- _Task statement_
Your reply should be one number: how many lines of the records below contain the string "Right".

- _Dataset items_
________________________

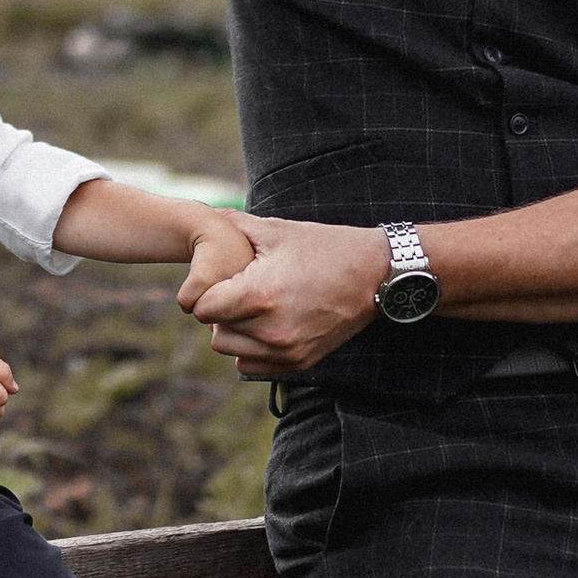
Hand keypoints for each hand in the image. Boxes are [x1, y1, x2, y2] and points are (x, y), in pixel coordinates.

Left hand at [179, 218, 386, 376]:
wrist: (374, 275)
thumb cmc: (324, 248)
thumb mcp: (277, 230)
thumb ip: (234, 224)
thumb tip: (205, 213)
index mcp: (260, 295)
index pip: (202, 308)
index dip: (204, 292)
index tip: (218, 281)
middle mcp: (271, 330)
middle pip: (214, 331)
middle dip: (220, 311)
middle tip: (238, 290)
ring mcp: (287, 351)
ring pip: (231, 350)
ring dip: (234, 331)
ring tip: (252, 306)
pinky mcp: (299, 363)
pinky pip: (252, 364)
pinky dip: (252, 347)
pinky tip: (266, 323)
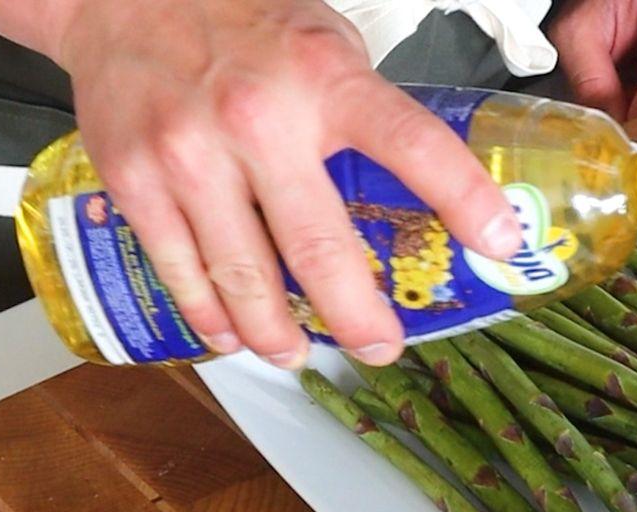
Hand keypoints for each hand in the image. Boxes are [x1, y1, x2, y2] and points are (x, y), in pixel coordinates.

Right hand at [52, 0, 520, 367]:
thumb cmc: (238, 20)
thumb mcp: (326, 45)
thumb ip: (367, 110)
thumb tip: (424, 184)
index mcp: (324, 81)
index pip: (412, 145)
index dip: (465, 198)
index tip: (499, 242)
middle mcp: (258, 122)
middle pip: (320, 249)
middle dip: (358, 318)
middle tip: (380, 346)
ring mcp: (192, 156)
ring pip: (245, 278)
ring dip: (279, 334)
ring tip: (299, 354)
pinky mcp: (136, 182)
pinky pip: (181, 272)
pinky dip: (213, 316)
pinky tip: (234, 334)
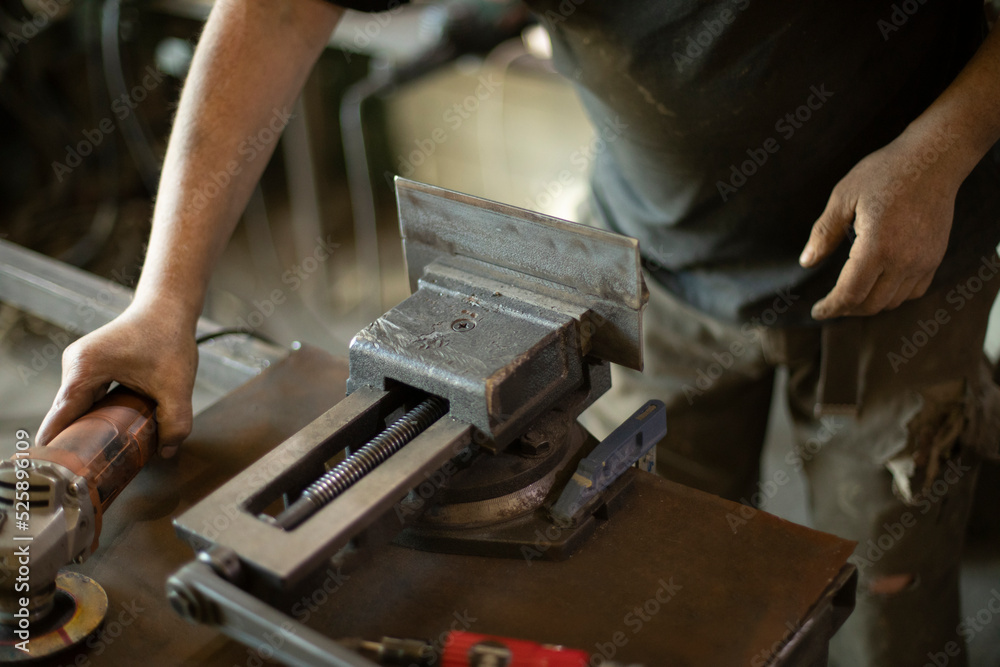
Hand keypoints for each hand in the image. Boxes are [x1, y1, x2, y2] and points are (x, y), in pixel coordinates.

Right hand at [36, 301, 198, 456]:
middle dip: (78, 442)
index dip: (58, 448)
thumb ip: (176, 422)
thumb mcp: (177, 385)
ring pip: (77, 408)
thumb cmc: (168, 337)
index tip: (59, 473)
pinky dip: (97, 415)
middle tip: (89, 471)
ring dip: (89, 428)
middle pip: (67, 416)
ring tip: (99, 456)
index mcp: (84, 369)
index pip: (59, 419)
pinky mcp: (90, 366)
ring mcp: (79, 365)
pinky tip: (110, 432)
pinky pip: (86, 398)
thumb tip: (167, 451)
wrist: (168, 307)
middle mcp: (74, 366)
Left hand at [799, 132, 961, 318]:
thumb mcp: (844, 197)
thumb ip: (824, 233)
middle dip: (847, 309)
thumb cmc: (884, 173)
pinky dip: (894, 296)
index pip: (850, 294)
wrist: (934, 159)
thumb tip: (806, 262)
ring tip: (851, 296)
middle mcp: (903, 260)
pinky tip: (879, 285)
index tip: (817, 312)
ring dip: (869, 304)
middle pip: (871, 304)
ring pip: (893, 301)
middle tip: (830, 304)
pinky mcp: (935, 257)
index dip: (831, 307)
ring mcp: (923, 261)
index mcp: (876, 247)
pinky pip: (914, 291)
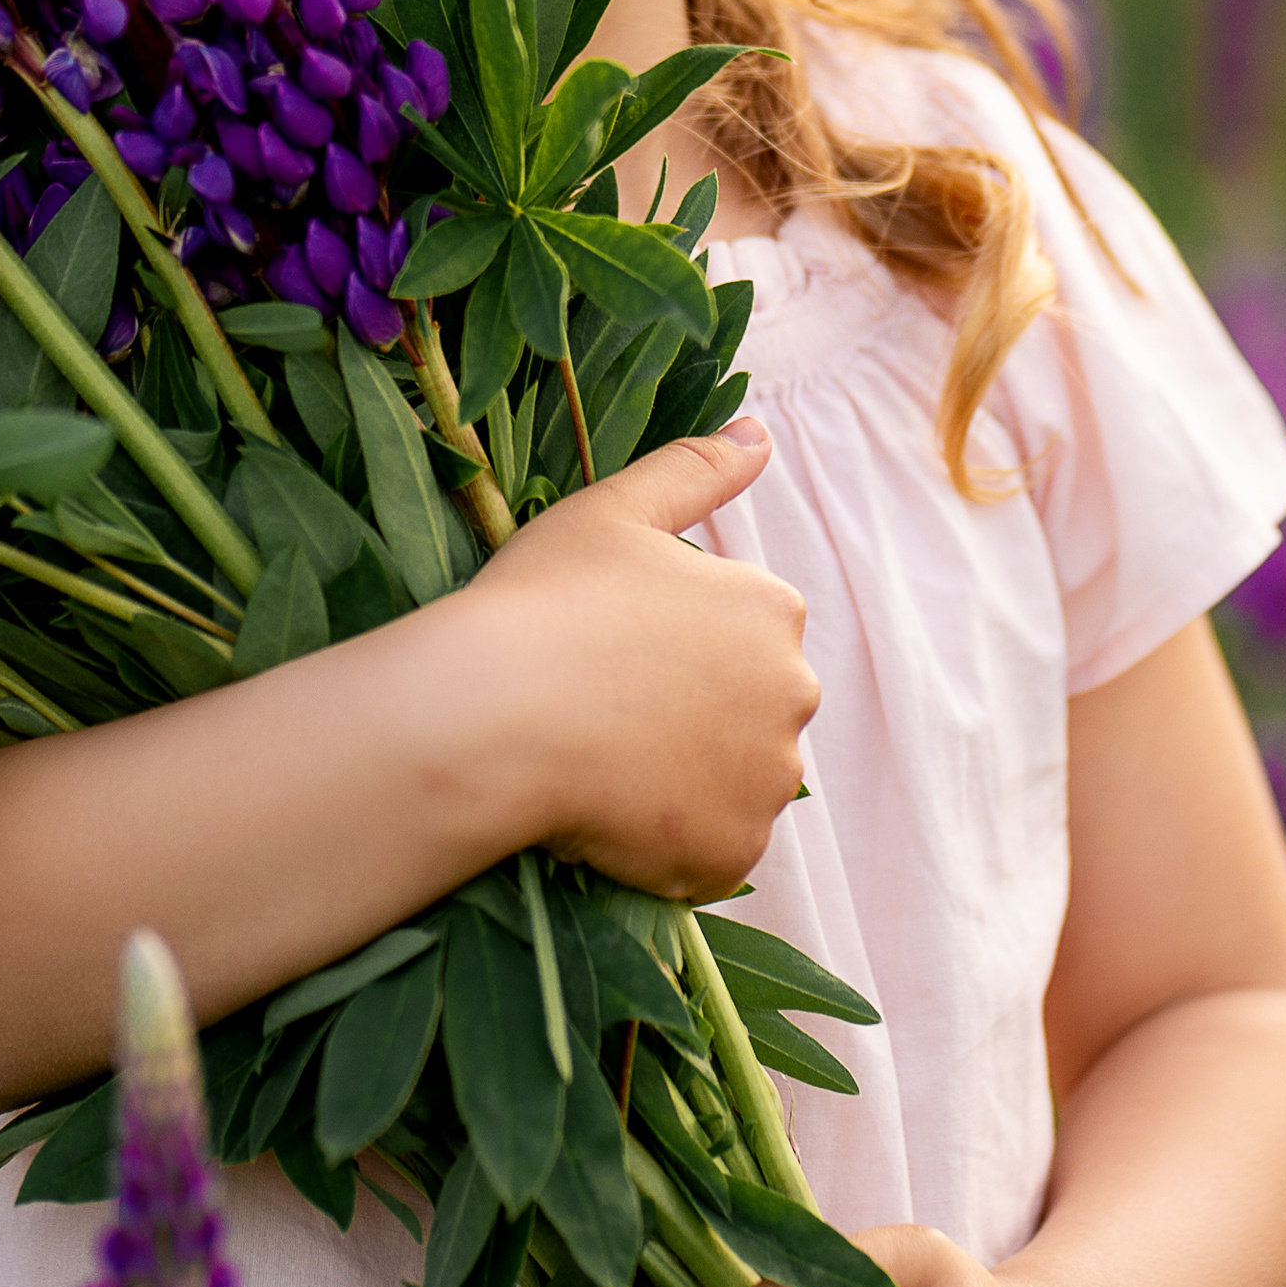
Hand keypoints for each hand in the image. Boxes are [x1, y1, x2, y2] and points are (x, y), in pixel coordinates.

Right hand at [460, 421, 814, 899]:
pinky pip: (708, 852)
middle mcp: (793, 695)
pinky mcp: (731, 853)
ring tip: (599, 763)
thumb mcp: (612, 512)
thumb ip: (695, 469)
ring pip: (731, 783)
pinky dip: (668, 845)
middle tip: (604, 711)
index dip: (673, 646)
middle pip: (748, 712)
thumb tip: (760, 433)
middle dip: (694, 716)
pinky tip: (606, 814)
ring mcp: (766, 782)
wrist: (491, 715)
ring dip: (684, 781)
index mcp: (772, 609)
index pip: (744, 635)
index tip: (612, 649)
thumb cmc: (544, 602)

________________________

- _Final answer_
3